— Stated exercise —
In the review of Bob Mould's album Life and Times, who plays the drums on the album?

Quantcast
Music
Photo by Noah Kalina
cover art

Bob Mould

Life and Times

(Anti-; US: 7 Apr 2009; UK: 6 Apr 2009)

Bob Mould may have begun this decade experimenting with new musical styles for his solo work, but ever since 2002’s Modulate he’s been slowly retracting that head-first dive into electronic music with a succession of redemptive releases, each more rock-oriented than the last.  Yet where those last three albums have come almost perfunctorily spaced three years apart, the short 14-month span between 2008’s District Line and his new Life and Times stands out as an anomaly. At risk of reading too much into his return to a Hüsker Dü-paced release schedule, it’s still fair to say that Life and Times sounds rushed when compared to the meticulous craft of his earlier output from this decade.  But where “rushed” might be a pejorative term for some artists, for Mould it equates to a late-career revelation—this is without question the rawest and most vital he’s sounded in quite some time.


It goes without saying that anyone seeking Hüsker Dü or Sugar redux ought to look elsewhere, but the ten largely unadorned tracks on Life and Times nearly negate the electronic embellishments Mould has favored in recent years.  He also appears to have permanently abandoned the vocoder, which is never a bad thing.  Although Mould plays all of the instruments heard on the album other than the drums—expertly handled by Superchunk’s Jon Wurster—the music never comes across as a bedroom project or the bloated over-productions of unchecked narcissism.


But the real story of this album is Mould’s guitar playing.  Well-layered and overdubbed throughout (but never at immediacy’s expense), Mould has rediscovered the unique blend of noise and melodicism that was so essential to Hüsker Dü‘s sound.  It’s true that his guitar work became increasingly prominent once more on those recent albums, but it’s been a long time—at least on record—since he’s let loose as he does here.  It’s tempting to pin some responsibility for that on his newly acquired No Age connection—Mould joined the band for two songs (one a Hüsker Dü cover) at the 2009 Noise Pop Festival—but it also works well as a vehicle for the album’s often-angry lyrical tone.

— Dataset rows —
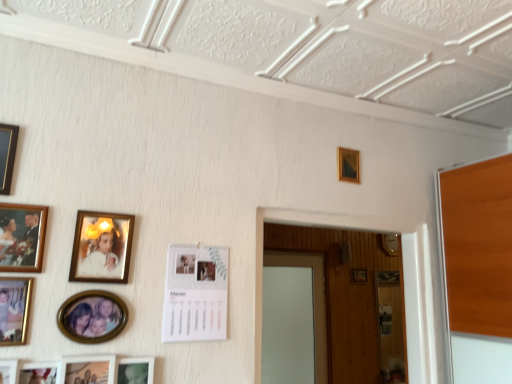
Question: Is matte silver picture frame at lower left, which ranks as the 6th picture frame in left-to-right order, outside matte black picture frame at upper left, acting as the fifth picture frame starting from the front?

---

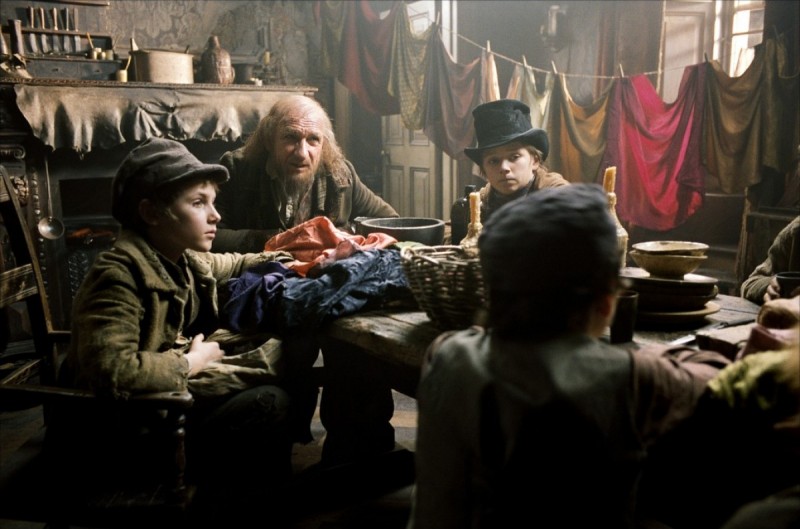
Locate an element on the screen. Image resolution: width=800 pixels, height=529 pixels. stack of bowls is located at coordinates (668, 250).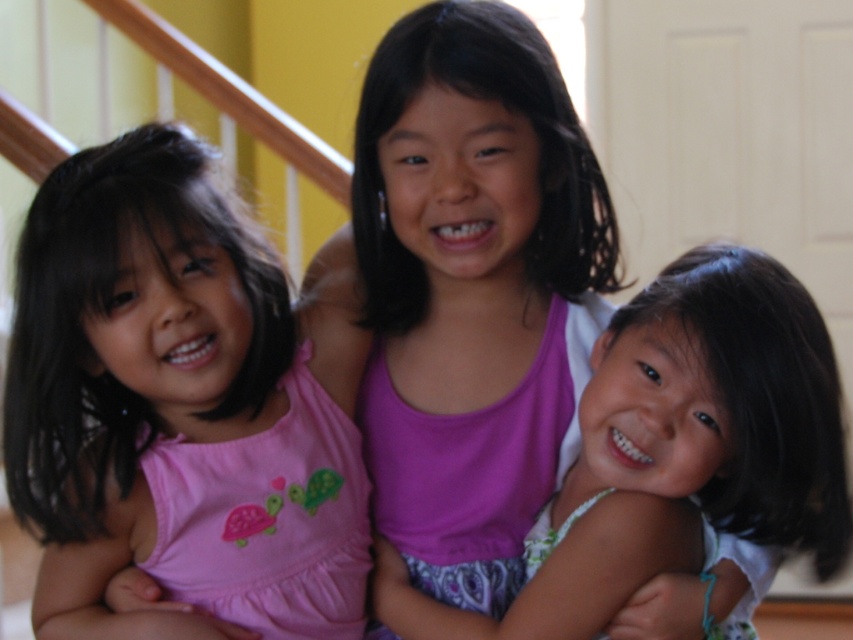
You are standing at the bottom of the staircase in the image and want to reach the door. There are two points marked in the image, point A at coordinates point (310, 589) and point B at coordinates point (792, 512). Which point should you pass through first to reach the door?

— The solution —
Jon Wurster of Superchunk